Department of Psychological & Brain Sciences, University of California, Santa Barbara, CA, USA; Institute for Collaborative Biotechnology, University of California, Santa Barbara, CA, USA; Department of Chemistry & Biochemistry, University of California, Santa Barbara, CA, USA.
Queensland Brain Institute, University of Queensland, St Lucia, QLD, Australia.
Neuropharmacology. 2018 Dec;143:299-305. doi: 10.1016/j.neuropharm.2018.09.029. Epub 2018 Sep 27.
Repeated cocaine administration induces many long-term structural and molecular changes in the dorsal medial prefrontal cortex (dmPFC) and are known to underlie aspects of cocaine-seeking behavior. DNA methylation is a key long-lasting epigenetic determinant of gene expression and is implicated in neuroplasticity, however, the extent to which this epigenetic modification is involved in the neuroplasticity associated with drug addiction has received limited attention. Here, we examine the relation between DNA methylation and gene expression within the dorsal medial prefrontal cortex (dmPFC) following limited cocaine self-administration (1 h/day), prolonged cocaine self-administration (6 h/day), and saline self-administration (1 h/day). Rats were fitted with intravenous catheters and allowed to lever press for saline or cocaine (0.25 mg/kg/0.1 mL infusion) in the different access conditions for 20 days. Prolonged-access rats exhibited escalation in cocaine intake over the course of training, while limited-access rats did not escalate cocaine intake. Additionally, limited-access and prolonged-access rats exhibited unique Homer2 epigenetic profiles and mRNA expression. In prolonged-access rats, Homer2 mRNA levels in the dmPFC were increased, which was accompanied by decreased DNA methylation and p300 binding within the Homer2 promoter. Limited-access animals exhibited decreased DNA methylation, decreased DNA hydroxymethylation, and increased p300 binding within the Homer2 promoter. These data indicate that distinct epigenetic profiles are induced by limited-versus prolonged-access self-administration conditions that contribute to transcriptional profiles and lend support to the notion that covalent modification of DNA is implicated in addiction-like changes in cocaine-seeking behavior.

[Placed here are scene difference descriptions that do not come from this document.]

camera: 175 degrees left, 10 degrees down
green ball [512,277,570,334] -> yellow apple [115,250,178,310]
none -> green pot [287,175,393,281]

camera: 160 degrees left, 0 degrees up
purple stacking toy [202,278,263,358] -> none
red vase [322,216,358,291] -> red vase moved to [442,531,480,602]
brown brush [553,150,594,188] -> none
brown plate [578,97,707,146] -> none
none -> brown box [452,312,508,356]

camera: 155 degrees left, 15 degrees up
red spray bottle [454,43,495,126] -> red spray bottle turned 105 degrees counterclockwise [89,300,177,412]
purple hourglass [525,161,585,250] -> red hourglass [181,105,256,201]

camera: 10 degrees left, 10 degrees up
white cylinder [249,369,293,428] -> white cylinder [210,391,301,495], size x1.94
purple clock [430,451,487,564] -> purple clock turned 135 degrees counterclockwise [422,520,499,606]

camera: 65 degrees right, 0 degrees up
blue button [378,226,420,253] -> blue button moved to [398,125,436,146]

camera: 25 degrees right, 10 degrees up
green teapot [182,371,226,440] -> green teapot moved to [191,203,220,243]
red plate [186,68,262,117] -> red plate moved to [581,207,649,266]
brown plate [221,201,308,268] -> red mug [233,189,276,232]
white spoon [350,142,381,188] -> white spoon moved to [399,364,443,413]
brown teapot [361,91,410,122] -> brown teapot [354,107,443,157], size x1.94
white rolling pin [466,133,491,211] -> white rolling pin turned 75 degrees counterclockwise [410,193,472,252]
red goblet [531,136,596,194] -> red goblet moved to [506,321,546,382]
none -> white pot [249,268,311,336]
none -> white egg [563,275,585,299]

重复可卡因给药会导致背侧内侧前额叶皮层(dmPFC)发生许多长期的结构和分子变化,这些变化被认为是可卡因寻求行为的基础。DNA 甲基化是基因表达的关键长期表观遗传决定因素,与神经可塑性有关,然而,这种表观遗传修饰在与药物成瘾相关的神经可塑性中所起的作用受到的关注有限。在这里,我们研究了在有限可卡因自我给药(1 小时/天)、长期可卡因自我给药(6 小时/天)和盐水自我给药(1 小时/天)后,背侧内侧前额叶皮层(dmPFC)中的 DNA 甲基化与基因表达之间的关系。大鼠被植入静脉导管,并在不同的接入条件下允许按压杠杆以获得盐水或可卡因(0.25mg/kg/0.1ml 输注),共 20 天。长期接入组的大鼠在训练过程中可卡因摄入量逐渐增加,而有限接入组的大鼠可卡因摄入量没有增加。此外,有限接入和长期接入组的大鼠表现出独特的 Homer2 表观遗传特征和 mRNA 表达。在长期接入组中,dmPFC 中的 Homer2 mRNA 水平增加,伴随着 Homer2 启动子中的 DNA 甲基化和 p300 结合减少。有限接入组的大鼠表现出 Homer2 启动子中的 DNA 甲基化减少、DNA 羟甲基化减少和 p300 结合增加。这些数据表明,有限与长期自我给药条件诱导了不同的表观遗传特征,这些特征有助于转录谱,并支持这样的观点,即 DNA 的共价修饰与可卡因寻求行为的成瘾样变化有关。